Survey: Public Cos. Ahead of Private Firms on Audit Committee Improvements

Phoenix (July 26, 2004) -- When it comes to corporate governance best practices, public companies are substantially ahead of private firms, according to a recent survey of finance executives at public and private companies.

Public companies are making substantial investments to improve the audit committee process. Nearly half of public firms invested more than $400,000 in corporate governance compliance last year, while eight companies invested more than $1,000,000, according to a survey by the Financial Executive Research Foundation, the research affiliate of Financial Executives International and The Board Institute, a provider of Web-based board assessment tools.

"This is one of the few times where public organizations have an innovative lead over private companies," said Mark R. Edwards, chief metrics and behavioral research advisor of The Board Institute. "Because public companies are subject to Sarbanes-Oxley and shareholders are demanding adherence to the law, public organizations show a faster adoption of corporate governance."

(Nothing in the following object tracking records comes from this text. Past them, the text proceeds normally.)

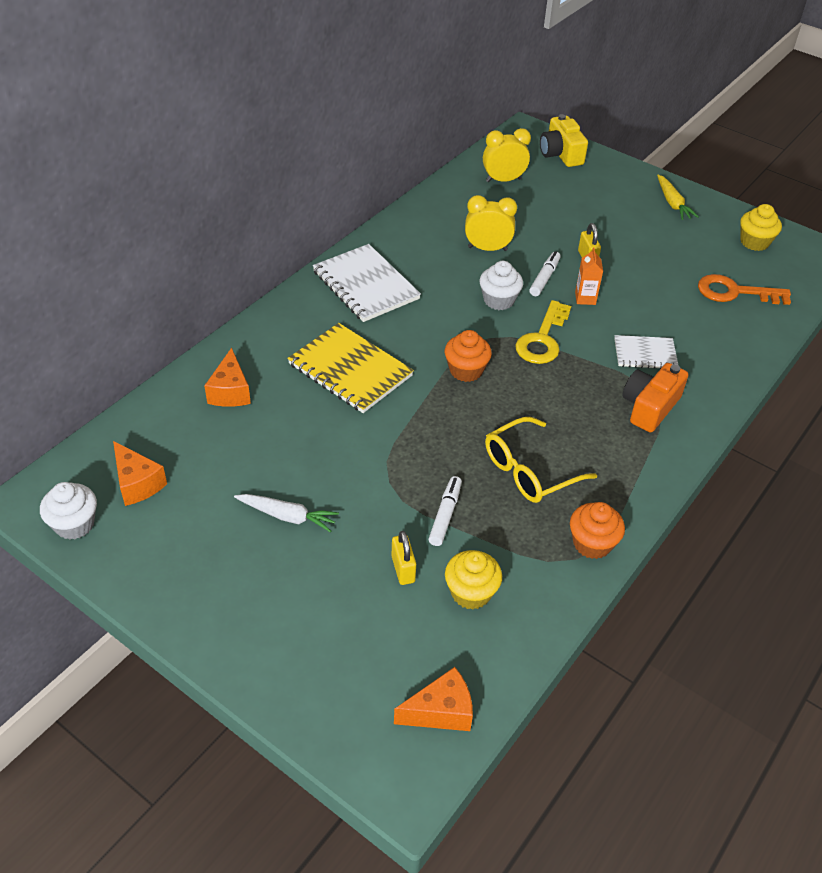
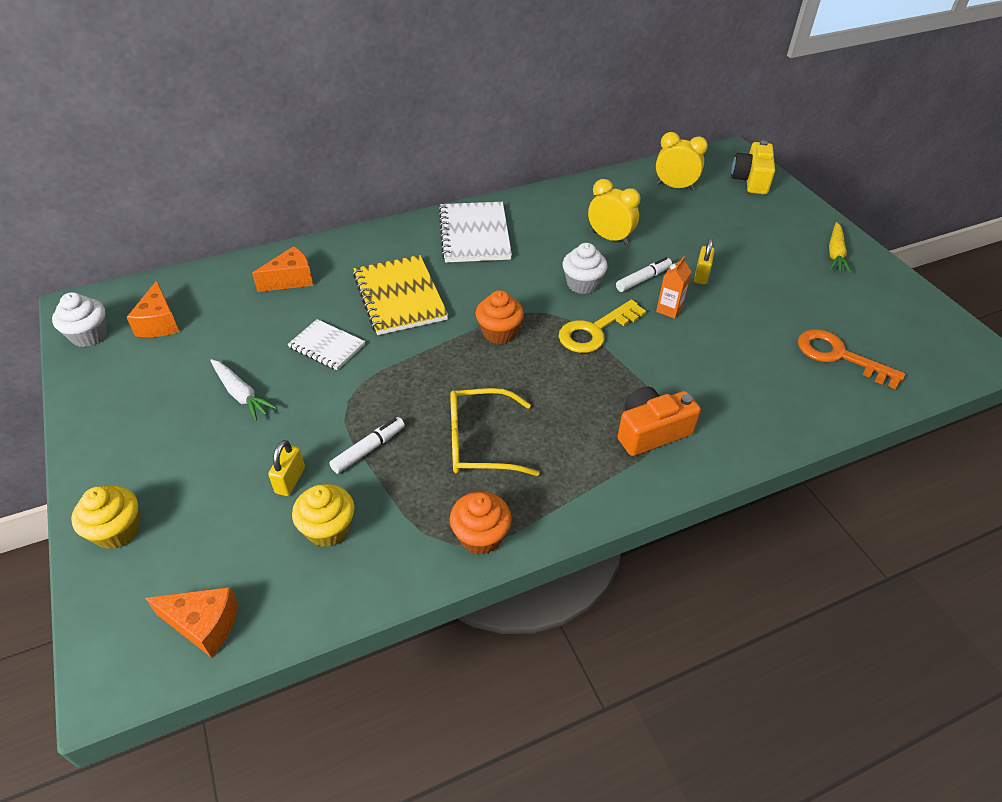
camera: 30 degrees right, 0 degrees up
(230, 391) = (291, 280): orange cheese -> orange cheese turned 150 degrees counterclockwise
(645, 354) = (688, 380): white notebook -> white notebook (327, 346)
(754, 242) = (901, 316): yellow cupcake -> yellow cupcake (117, 531)

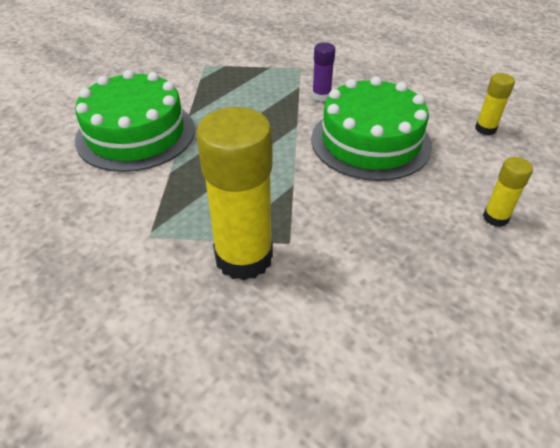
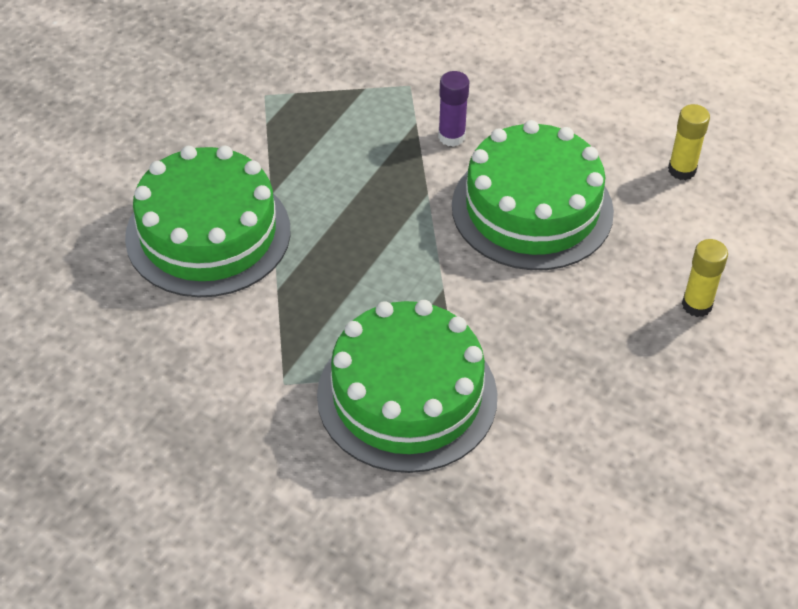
camera: 10 degrees left, 5 degrees up
(244, 257) = (407, 396): yellow glue stick -> green cake

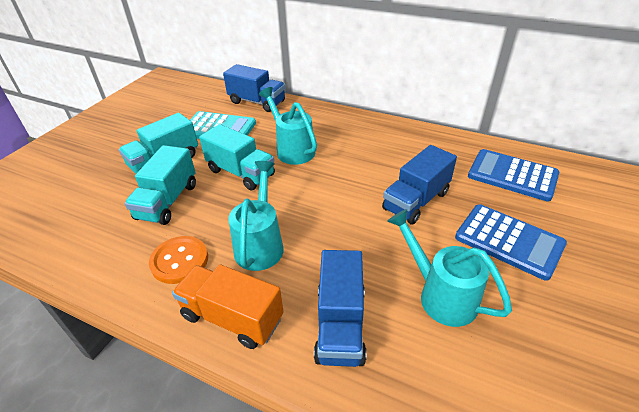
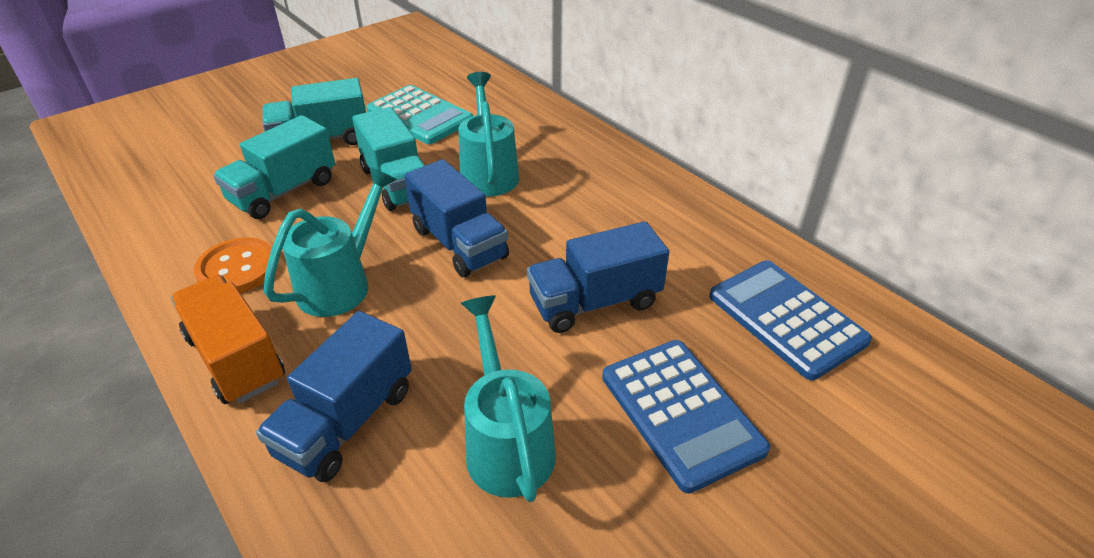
camera: 25 degrees right, 0 degrees up
(257, 102) = (500, 93): blue truck -> blue truck (459, 243)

Only one-third of the private firms that responded have chosen to apply the new regulations, according to the report.

But while companies are increasingly demanding strong corporate audit committees, most don't measure committee performance, according to the survey. While the overwhelming majority of public companies (96 percent) believe that their audit committees are effective, one-third don't evaluate committee performance. Likewise, the survey of FEI members found that about two-thirds of private organizations think that their audit committees are effective, but only 14 percent evaluate committee performance.

Respondent comments revealed that board evaluations currently consist of a survey of board members themselves, with only a few organizations using a corporate governance committee or other source to provide a more independent assessment of committee performance.